▶ **DOCUMENT TEXT**:

Made as a Łódź Film School project, Day In Day Out, Kazimierz Karabasz’ lyrical portrait of the daily morning journey of Warsaw’s suburban commuters, has hardly dated at all: my fellow Londoners will find themselves nodding in recognition on numerous occasions, even if hanging onto the sides of moving carriages is frowned on these days (at least in Europe).

The film begins with a montage of scenes in the suburbs just after sunrise, with only a few people already active. But this trickle turns to a flood as the camera approaches the station – little more than a platform-free building. A steam train pulls out so slowly at first that one man jumps off and runs to a carriage further back to get a better grip. Meanwhile, other commuters prefer to cycle or cram themselves onto what look like former army trucks or treacherous-looking buses. (“Time for some morning exercise”, chuckles the commentator as a few run after it). The accompanying music, whose jaunty rhythms recall Rossini’s William Tell Overture, is in fact the third movement from Shostakovich’s Sixth Symphony.

The vehicle of choice (90% of commuters, apparently) seems to be the electric train, for good reason: it’s by far the fastest and most efficient system of transport, needing only sixty seconds at each stop. At this point, the focus of the film changes from the commuter to the workers behind the scenes, with Karabasz emphasising how much work is required to ensure this sometimes misleading appearance of seamless efficiency. As the commentary puts it: if you’re minded to complain about a 10-minute delay, you have these people to thank for ensuring that it was that brief. Delightfully old-fashioned mechanical phones allow communication up and down the line, vital in case anything goes wrong. “As a passenger you have no idea what a rascal you are travelling on”, says the commentator, before highlighting the 603 train as being particularly troublesome.

I haven’t seen Where The Devil Says Goodnight (Gdzie diabeł mówi dobranoc, 1956), Karabasz’s first professional documentary (UPDATE: I have now), but it’s worth noting that it was included in one of the NFT’s Free Cinema programmes (the fourth, dedicated to Polish cinema, screened from 3-6 September 1958). On the evidence of the earlier film, there’s a clear affinity between what both Karabasz and his British counterparts were doing in creating genuinely poetic treatments of material that might be banal or didactic in other hands.

▶ **DATA EXCERPT**:
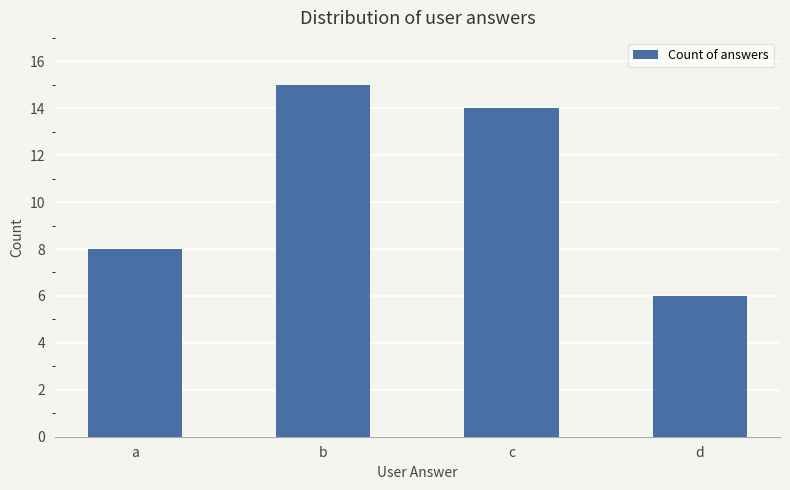

Reading left to right, what are all the values shown in this chart?

a=8	b=15	c=14	d=6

▶ **WORK REQUEST**:
Extract the portion of the film review that runs from "The film begins" up to and including "Shostakovich’s Sixth Symphony.", word for word. The data is unrelated to the film review.

▶ **ANSWER BELOW**:
The film begins with a montage of scenes in the suburbs just after sunrise, with only a few people already active. But this trickle turns to a flood as the camera approaches the station – little more than a platform-free building. A steam train pulls out so slowly at first that one man jumps off and runs to a carriage further back to get a better grip. Meanwhile, other commuters prefer to cycle or cram themselves onto what look like former army trucks or treacherous-looking buses. (“Time for some morning exercise”, chuckles the commentator as a few run after it). The accompanying music, whose jaunty rhythms recall Rossini’s William Tell Overture, is in fact the third movement from Shostakovich’s Sixth Symphony.